The US Securities and Exchange Commission approved Nasdaq’s plan to extend trading hours for stocks and exchange-traded products to 23 hours a day, five days a week. The order was published in the Federal Register on 15 April.

Why it matters

The move marks the most significant expansion of US stock exchange operating hours in decades. It could reshape how institutional and retail investors worldwide access American markets.

How it works

Nasdaq will operate two sessions. The Day Session runs from 4:00 AM to 8:00 PM ET, covering the existing pre-market, regular, and after-hours windows. A new Night Session runs from 9:00 PM to 4:00 AM ET.

Between 8:00 PM and 9:00 PM ET, the exchange will pause for system maintenance, corporate action processing, and testing. The one-hour gap is the only daily break.

Why now

Nasdaq cited two pressures in its filing. First, international investors in Asia and Europe have long sought access to US equities during their local business hours. Second, digital asset exchanges operate around the clock, and traditional exchanges risk losing relevance if they do not adapt.

Trading volume during overnight hours has grown steadily. Several broker-dealers already offer extended-hours trading through alternative venues, but a regulated exchange session adds transparency and tighter spreads.

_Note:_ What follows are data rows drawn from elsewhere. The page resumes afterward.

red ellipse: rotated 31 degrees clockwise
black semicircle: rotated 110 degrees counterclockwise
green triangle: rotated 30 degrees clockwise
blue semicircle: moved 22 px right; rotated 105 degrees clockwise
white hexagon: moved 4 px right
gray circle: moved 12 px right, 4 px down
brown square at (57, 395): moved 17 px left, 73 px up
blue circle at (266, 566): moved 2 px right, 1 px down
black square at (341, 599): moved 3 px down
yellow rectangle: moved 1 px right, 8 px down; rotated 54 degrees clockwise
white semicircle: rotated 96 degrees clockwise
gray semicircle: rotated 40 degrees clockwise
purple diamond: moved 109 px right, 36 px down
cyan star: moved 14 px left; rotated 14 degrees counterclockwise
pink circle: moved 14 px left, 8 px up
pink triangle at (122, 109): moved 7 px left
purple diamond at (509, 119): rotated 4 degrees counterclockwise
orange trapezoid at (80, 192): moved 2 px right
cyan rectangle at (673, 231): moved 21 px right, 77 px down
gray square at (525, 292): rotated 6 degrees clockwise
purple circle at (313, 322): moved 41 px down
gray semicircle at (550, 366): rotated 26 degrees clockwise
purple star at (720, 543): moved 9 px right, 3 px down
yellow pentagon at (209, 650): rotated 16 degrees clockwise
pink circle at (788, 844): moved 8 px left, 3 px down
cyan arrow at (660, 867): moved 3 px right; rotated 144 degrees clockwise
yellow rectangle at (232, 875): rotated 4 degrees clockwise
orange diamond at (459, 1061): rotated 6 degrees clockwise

What changes for investors

Retail investors using major brokerages will gain access to regulated Nasdaq trading during overnight hours, though individual brokers must decide whether to offer the sessions. Institutional traders with global operations can execute orders without waiting for New York’s morning bell.

Timeline

Nasdaq said it expects to launch the extended hours early in the third quarter of 2026. The exact date depends on readiness across the broader industry, including clearing houses, data vendors, and competing exchanges.